— START PROVIDED PASSAGE —

The world’s leading publication for data science, AI, and ML professionals.

A Useful Tool to Collect Data: Web Scraping

Benefits and ethics of using this tool

Photo by Andrey Tikhonovskiy on Unsplash
Photo by Andrey Tikhonovskiy on Unsplash

Section 1: Introduction

The development of computers has produced many useful techniques that can create massive databases. One technique is web scraping, which is used most commonly by statisticians, data scientists, computer scientists and web developers to accumulate vast amounts of data that is processed with statistical methods so that it can be analyzed. As the name suggests, web scraping is a way to extract information such as specific numbers, texts and tables from the world wide web, using software that can easily store and manage all the information that has been downloaded.

Regardless of the web browser that we use, every single web page uses computer languages such as XML/HTML, AJAX, and JSON to present the information inside a web page. When a person enters a web page on the Internet, whether it be social media, Wikipedia or search engines like Google or Bing, using a browser means using HTML (Munzert et al., 2014). The information that is presented on any browser from a web page varies from the one presented in HTML; in other words, HTML is the code of the web page, and the browser is capable of ensuring a user-friendly experience. In particular, this article will try to explain some features that HTML has to implement a web scraping tool successfully and how they relate to Python.

The primary purpose of this article is to show the usefulness behind web scraping and how statisticians could take advantage of this method. At the end of Section 4, Python code is provided with an explanation to get an insight into the scope of this technique.

— END PROVIDED PASSAGE —

#### DIRECTIONS:
• a. In the web scraping article, which computer languages does every web page use to present its information?
• b. Extend the web scraping article by writing its next part, picking up right after its final sentence.

— START DATASET SECTION —

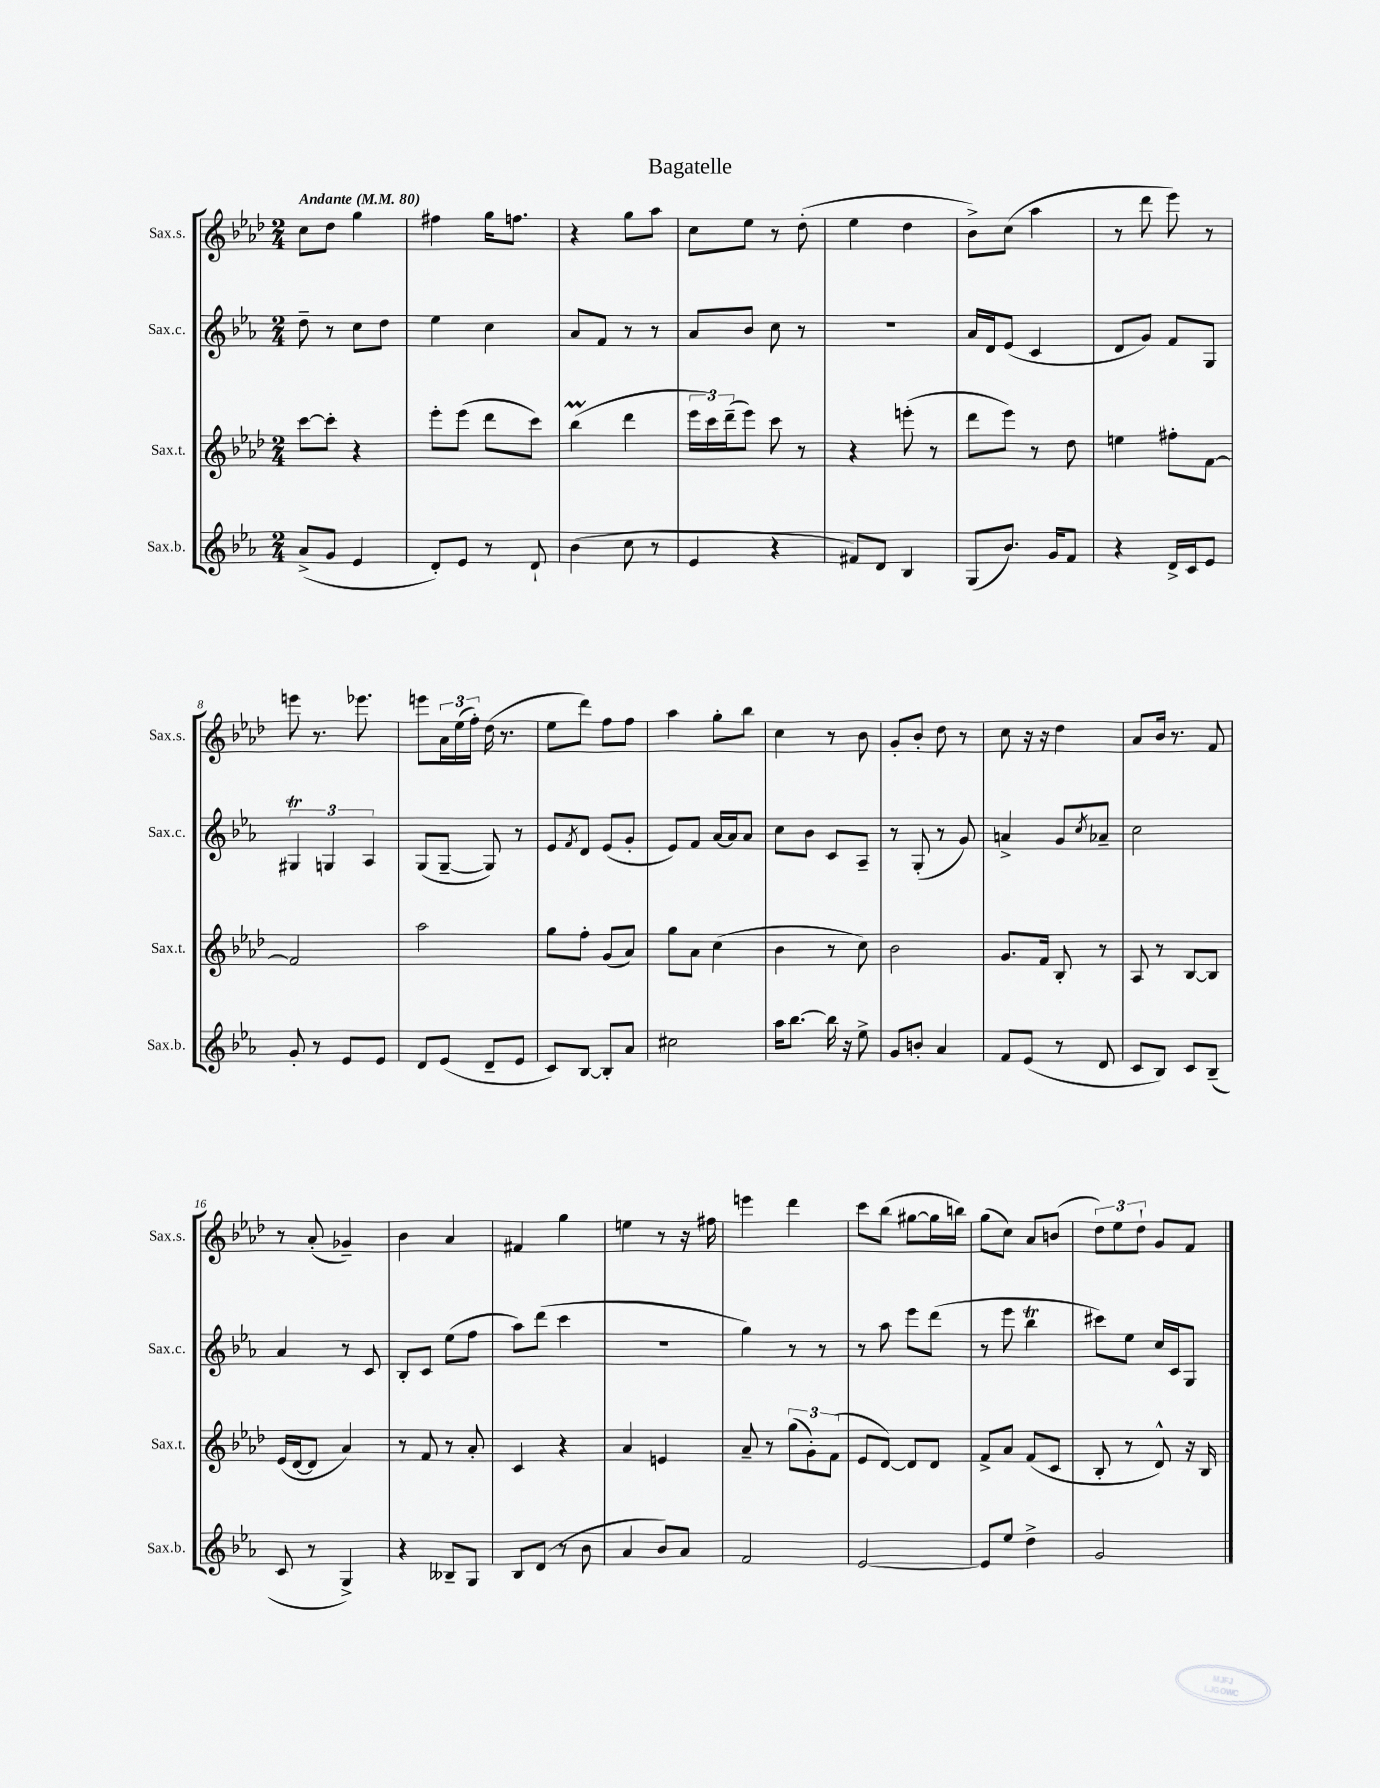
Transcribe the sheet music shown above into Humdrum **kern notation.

— END DATASET SECTION —

#### RESPONSE LIST:
• a. XML/HTML, AJAX, and JSON.

• b.
The article will be composed of different sections that go as follows. First, Section 2 will explain why web scraping is useful for statisticians. Section 3 will explain why, in some scenarios, web scraping could be challenging to use and what are the legal consequences of doing web scraping. In Section 4, Python code will be provided to explain a simple implementation of web scrapping using a financial web page. Finally, conclusions are presented in the last section.


Section 2: The Importance of Web Scraping

Statisticians often find it challenging to obtain data. The way to collect data has commonly been by observation, sample surveys, interviews or focus groups. In many cases, it requires time and money to gather information from the methods mentioned above. Nowadays, the Internet has become a significant source of information for many professionals and scientists. In this sense, to solve many problems from an academic point of view or in the industry, it is easy, quick and cheap to extract information from the Internet. As an example, governments provide public business cycle data for free through their respective bureau of statistics; central banks around the world provide economic and financial data; and the International Energy Agency (IEA) provides information on oil and gas, amongst other things.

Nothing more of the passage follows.